*Assignment:*
Please edit the material from the line containing "2 Leo XIII, Libertas praestantissimum: AAS 20" through the line containing "11 St. Augustine, Conf. 2, 4, 9: PL 32, 678.", swapping "Cicero" for "Marcus Tullius Cicero" and keeping everything else the same. Return only those lines.

*Items from a dataset:*
⟨

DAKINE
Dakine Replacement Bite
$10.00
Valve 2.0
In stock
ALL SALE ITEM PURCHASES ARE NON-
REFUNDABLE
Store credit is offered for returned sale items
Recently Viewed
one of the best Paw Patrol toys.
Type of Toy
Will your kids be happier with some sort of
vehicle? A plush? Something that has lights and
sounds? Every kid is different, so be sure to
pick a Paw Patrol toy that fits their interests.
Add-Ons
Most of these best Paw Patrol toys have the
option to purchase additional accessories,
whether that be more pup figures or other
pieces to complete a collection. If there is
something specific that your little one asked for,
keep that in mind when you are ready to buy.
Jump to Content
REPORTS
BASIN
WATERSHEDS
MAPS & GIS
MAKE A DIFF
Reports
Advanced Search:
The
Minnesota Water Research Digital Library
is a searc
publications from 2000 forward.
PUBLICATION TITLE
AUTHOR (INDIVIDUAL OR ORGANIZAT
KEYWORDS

⟩
⟨

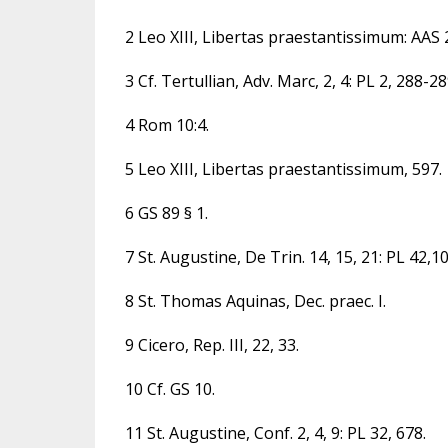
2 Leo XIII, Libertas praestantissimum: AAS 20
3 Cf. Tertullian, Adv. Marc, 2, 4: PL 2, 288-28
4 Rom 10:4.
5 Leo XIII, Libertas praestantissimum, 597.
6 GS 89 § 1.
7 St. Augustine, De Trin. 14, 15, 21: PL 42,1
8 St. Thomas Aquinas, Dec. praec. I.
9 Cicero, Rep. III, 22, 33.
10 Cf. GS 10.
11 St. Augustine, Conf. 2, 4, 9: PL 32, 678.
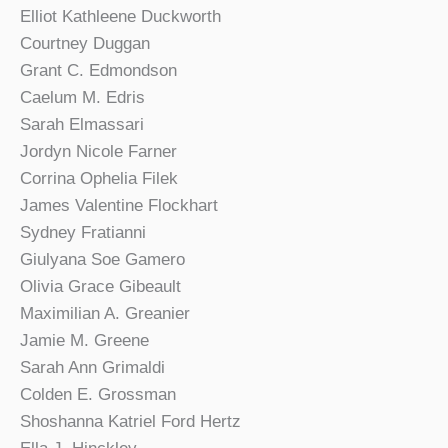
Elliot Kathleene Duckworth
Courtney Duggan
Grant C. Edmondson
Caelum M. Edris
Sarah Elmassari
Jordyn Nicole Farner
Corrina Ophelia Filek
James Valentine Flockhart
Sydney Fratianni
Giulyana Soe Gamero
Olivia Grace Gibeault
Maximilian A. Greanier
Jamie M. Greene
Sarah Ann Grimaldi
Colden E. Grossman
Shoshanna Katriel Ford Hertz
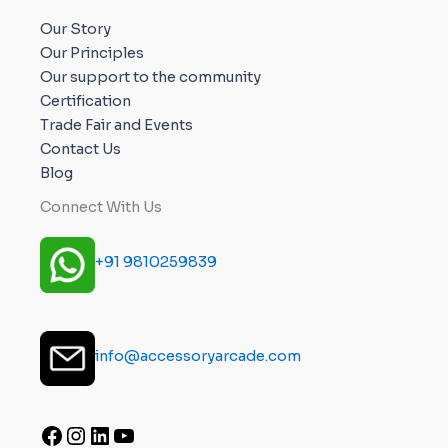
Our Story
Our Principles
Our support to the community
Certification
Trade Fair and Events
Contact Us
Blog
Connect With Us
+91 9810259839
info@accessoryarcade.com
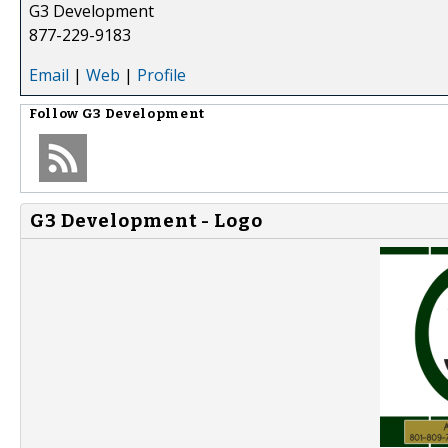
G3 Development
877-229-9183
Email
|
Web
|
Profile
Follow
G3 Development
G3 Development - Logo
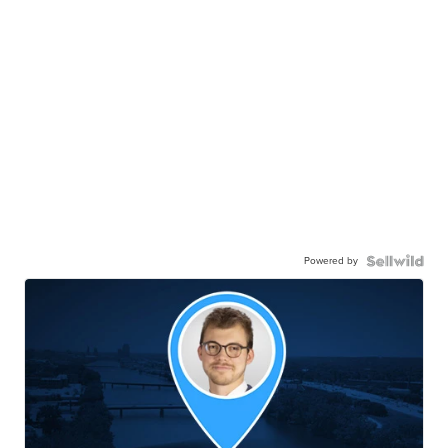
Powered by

⟩
⟨

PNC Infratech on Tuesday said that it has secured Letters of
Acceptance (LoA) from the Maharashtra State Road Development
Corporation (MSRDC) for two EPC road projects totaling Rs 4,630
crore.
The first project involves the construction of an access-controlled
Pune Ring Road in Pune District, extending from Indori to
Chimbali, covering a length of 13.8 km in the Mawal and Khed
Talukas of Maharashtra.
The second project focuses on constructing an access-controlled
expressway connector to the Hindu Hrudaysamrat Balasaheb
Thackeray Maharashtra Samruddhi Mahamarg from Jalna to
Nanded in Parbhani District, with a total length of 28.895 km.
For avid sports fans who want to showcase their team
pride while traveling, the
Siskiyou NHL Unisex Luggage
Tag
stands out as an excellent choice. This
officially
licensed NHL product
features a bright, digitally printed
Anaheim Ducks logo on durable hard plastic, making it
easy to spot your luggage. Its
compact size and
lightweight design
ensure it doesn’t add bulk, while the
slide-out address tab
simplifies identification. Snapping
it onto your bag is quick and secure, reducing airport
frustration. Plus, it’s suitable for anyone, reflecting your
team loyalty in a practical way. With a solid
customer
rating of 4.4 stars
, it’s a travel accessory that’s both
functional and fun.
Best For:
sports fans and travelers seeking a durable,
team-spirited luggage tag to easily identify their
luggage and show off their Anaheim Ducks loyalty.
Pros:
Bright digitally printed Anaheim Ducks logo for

⟩

*Response to the exercise:*
2 Leo XIII, Libertas praestantissimum: AAS 20
3 Cf. Tertullian, Adv. Marc, 2, 4: PL 2, 288-28
4 Rom 10:4.
5 Leo XIII, Libertas praestantissimum, 597.
6 GS 89 § 1.
7 St. Augustine, De Trin. 14, 15, 21: PL 42,1
8 St. Thomas Aquinas, Dec. praec. I.
9 Marcus Tullius Cicero, Rep. III, 22, 33.
10 Cf. GS 10.
11 St. Augustine, Conf. 2, 4, 9: PL 32, 678.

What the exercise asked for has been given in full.